### Required work
a - Answer these questions from the passage on Weld Quay:
(i) Which clan's jetty does the passage call the most famous of all?
(ii) Where did lighters and merchant vessels load and unload their cargo?
(iii) What is the FMSR Jetty now called?
b - Copy word for word the part of the passage on Weld Quay that opens with the words containing "In the olden" and closes with "along Weld Quay.".

Meanwhile, Chinese coolies working at the harbour also built clan-based seaside settlements at the southern section of Weld Quay. Now known as the Clan Jetties, the wooden piers built by the Chinese were divided between the different surname-based clans, such as Lee, Yeoh and, the most famous of all, Chew. The Chew Jetty has become one of the focal points of the Chinese New Year celebrations in Penang in recent years.

In the olden days, the development of the Port of Penang into one of the most important entrepôts in British Malaya made Weld Quay one of the more bustling areas in George Town. Cruise ships and coastal steamers either docked at Swettenham Pier or anchored in the Penang Strait, while lighters and merchant vessels loaded and unloaded their cargo at Victoria Jetty. Human passengers boarded the cross-strait ferries at the FMSR Jetty (now Raja Tun Uda Ferry Terminal), while cars embarked from Church Street Pier. Mercantile firms and traders, including Yeap Chor Ee, also sited their offices within the elegant colonial buildings along Weld Quay.

(Stored data entries)
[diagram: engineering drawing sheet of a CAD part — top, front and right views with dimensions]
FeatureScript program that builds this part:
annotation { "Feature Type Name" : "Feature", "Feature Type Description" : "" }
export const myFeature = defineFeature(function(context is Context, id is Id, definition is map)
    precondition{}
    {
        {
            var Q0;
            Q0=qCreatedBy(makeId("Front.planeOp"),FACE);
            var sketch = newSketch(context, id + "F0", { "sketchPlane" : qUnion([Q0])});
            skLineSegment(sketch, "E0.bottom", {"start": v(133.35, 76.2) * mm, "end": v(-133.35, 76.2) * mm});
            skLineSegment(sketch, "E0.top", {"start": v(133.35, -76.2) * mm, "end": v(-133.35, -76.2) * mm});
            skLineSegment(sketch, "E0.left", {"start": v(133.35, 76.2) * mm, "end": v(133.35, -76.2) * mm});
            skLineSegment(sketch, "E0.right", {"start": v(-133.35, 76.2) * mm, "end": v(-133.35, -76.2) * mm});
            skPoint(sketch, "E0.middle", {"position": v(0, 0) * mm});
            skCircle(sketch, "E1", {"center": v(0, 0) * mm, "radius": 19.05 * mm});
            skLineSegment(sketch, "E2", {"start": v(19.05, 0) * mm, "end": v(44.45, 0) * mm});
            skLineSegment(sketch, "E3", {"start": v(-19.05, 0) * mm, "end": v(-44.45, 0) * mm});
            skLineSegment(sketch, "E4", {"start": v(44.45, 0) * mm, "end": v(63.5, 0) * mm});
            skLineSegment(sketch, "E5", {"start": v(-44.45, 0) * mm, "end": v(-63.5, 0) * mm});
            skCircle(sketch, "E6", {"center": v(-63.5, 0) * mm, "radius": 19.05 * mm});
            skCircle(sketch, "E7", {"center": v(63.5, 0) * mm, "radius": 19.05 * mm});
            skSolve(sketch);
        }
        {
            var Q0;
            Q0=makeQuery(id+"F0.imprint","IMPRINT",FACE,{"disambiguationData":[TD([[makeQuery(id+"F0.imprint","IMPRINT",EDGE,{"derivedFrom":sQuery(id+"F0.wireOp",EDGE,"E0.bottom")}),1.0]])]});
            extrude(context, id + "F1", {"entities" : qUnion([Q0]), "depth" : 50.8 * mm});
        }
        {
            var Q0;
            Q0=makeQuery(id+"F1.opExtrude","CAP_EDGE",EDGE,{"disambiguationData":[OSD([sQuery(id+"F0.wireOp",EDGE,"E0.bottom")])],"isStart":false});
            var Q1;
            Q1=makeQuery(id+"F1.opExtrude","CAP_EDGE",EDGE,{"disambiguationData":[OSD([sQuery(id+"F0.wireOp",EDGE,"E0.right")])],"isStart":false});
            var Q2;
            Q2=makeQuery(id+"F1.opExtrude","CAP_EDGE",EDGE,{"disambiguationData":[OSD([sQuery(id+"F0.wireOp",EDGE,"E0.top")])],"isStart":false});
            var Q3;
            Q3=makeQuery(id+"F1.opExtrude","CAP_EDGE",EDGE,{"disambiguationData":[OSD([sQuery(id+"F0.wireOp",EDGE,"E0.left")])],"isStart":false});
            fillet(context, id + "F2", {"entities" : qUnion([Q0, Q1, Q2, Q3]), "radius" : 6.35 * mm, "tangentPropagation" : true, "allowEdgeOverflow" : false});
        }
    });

### Answers for the tasks
a -
(i) Chew
(ii) At Victoria Jetty
(iii) Raja Tun Uda Ferry Terminal

b -
In the olden days, the development of the Port of Penang into one of the most important entrepôts in British Malaya made Weld Quay one of the more bustling areas in George Town. Cruise ships and coastal steamers either docked at Swettenham Pier or anchored in the Penang Strait, while lighters and merchant vessels loaded and unloaded their cargo at Victoria Jetty. Human passengers boarded the cross-strait ferries at the FMSR Jetty (now Raja Tun Uda Ferry Terminal), while cars embarked from Church Street Pier. Mercantile firms and traders, including Yeap Chor Ee, also sited their offices within the elegant colonial buildings along Weld Quay.